Origine : http://www-durs.u-strasbg.fr/Gazel37.htm

Le harcèlement sexuel : une forme, parmi d'autres, d'abus de pouvoir. Il est nécessaire que tous les acteurs de l'enseignement supérieur s'approprient cette question pour que des mesures concrètes soient mises en œuvre.

La pétition lancée par notre collectif d'étudiant - e - s, CLASCHES (Collectif de lutte anti-sexiste contre le harcèlement dans l'enseignement supérieur), a recueilli à ce jour plus de onze cents signatures d'étudiant-e-s, d'enseignant-e-s, de chercheur-e-s, de personnels administratifs issu-e-s de diverses disciplines et de multiples institutions de l'enseignement supérieur. Un tel écho révèle qu'un débat sur le harcèlement sexuel dans l'enseignement supérieur est aujourd'hui possible. Nous nous réjouissons que ce débat public soit, depuis quelques semaines, enfin ouvert. Toutefois, la chronologie médiatique, qui fait coïncider notre pétition et la seule plainte pour harcèlement sexuel déposée à ce jour par une étudiante (Le Monde du 2 février), instaure un climat de confusion entre notre mobilisation collective et cette plainte.

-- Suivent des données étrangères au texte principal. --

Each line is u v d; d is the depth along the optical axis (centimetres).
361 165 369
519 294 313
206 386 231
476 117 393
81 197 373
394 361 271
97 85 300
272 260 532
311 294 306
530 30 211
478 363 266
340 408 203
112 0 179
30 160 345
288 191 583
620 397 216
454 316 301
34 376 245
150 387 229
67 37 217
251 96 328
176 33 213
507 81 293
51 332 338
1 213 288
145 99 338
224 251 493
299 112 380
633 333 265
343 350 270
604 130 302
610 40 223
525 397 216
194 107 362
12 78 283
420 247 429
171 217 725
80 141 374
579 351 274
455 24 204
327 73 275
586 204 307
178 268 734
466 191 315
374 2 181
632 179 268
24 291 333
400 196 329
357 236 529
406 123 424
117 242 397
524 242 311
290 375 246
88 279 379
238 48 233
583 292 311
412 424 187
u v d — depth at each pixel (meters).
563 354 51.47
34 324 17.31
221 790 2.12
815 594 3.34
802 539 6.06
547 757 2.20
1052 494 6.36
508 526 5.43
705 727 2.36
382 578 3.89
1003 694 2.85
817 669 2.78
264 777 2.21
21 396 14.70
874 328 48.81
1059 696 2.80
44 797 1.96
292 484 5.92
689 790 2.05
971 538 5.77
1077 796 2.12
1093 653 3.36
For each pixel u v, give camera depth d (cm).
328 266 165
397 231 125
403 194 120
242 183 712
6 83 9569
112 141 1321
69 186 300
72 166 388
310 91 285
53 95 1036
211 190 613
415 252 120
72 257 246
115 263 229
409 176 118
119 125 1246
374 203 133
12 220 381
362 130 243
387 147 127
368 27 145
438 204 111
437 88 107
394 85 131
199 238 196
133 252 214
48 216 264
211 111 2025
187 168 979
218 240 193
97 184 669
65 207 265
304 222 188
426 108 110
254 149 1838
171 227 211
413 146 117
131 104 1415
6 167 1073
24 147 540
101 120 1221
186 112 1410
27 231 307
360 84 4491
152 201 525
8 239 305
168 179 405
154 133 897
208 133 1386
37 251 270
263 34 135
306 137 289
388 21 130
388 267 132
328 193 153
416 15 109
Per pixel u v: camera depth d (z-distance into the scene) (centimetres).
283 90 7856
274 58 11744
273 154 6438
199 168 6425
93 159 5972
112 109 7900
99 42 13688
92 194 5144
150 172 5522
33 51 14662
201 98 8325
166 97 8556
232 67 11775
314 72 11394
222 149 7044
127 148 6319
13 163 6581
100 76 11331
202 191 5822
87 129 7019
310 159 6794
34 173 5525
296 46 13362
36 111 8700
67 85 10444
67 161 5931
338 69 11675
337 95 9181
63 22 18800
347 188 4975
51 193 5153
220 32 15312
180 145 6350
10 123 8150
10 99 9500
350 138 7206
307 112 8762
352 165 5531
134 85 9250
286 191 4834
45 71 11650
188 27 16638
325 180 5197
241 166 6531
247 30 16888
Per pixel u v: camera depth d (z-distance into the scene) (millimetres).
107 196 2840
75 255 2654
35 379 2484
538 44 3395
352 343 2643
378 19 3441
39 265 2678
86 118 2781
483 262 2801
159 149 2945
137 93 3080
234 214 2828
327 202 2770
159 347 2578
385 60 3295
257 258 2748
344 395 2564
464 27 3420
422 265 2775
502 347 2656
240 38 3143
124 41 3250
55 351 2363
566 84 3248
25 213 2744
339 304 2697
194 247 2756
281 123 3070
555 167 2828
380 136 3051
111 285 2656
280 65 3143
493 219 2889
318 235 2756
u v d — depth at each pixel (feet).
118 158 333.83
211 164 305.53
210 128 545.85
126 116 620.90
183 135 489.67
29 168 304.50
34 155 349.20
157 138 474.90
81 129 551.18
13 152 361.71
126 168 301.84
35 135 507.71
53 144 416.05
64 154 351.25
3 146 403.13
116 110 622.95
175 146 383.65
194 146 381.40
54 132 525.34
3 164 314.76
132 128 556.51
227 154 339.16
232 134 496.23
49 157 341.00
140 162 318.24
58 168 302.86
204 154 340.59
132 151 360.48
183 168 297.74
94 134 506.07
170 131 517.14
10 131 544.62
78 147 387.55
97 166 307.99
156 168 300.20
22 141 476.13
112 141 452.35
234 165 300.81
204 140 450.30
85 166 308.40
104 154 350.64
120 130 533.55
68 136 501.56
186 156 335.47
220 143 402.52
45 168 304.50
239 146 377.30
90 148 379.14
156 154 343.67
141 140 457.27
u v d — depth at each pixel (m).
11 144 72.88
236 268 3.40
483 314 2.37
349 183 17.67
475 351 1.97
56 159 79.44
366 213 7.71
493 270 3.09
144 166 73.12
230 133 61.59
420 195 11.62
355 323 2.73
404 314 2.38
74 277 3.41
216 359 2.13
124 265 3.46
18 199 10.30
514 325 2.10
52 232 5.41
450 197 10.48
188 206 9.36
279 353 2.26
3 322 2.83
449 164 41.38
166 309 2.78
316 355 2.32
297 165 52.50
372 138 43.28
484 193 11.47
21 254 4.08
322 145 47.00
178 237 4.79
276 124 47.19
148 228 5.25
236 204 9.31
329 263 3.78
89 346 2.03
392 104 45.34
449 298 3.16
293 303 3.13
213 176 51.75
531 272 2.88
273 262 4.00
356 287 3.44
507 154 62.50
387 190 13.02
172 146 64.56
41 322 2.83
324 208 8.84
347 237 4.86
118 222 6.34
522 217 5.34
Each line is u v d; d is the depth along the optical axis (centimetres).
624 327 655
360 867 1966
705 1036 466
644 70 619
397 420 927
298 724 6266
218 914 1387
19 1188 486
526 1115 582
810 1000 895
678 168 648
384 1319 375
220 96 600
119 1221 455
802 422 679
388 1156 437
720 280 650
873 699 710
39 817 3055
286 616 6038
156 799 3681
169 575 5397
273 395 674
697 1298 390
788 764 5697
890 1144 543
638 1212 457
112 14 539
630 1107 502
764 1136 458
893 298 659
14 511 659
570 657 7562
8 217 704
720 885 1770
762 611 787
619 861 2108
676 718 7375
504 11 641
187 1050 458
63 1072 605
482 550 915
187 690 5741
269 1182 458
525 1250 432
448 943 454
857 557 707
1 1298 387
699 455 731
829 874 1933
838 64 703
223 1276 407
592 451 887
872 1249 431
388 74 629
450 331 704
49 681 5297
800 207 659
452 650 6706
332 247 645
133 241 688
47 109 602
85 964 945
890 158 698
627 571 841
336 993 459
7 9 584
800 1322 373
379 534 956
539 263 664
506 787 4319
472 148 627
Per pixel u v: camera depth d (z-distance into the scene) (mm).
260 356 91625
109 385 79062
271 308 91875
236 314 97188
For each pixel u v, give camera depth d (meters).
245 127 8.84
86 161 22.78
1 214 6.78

Nous déplorons que, dans plusieurs articles récents, les revendications générales du CLASCHES soient déformées et réduites, plus ou moins explicitement, à une mobilisation autour d'un cas particulier. Le caractère nouveau et exceptionnel de cette plainte ne doit pas faire oublier la récurrence du phénomène, autant que les cas dont nous avions connaissance avant de lancer notre mouvement, et ceux qui nous ont été communiqués depuis. Il nous semble opportun de rappeler que les enjeux d'une action collective contre le harcèlement sexuel sont académiques, et non personnels. Cette confusion dans le traitement des informations traduit les résistances qui contribuent à occulter le caractère social du harcèlement sexuel et en dénient l'importance.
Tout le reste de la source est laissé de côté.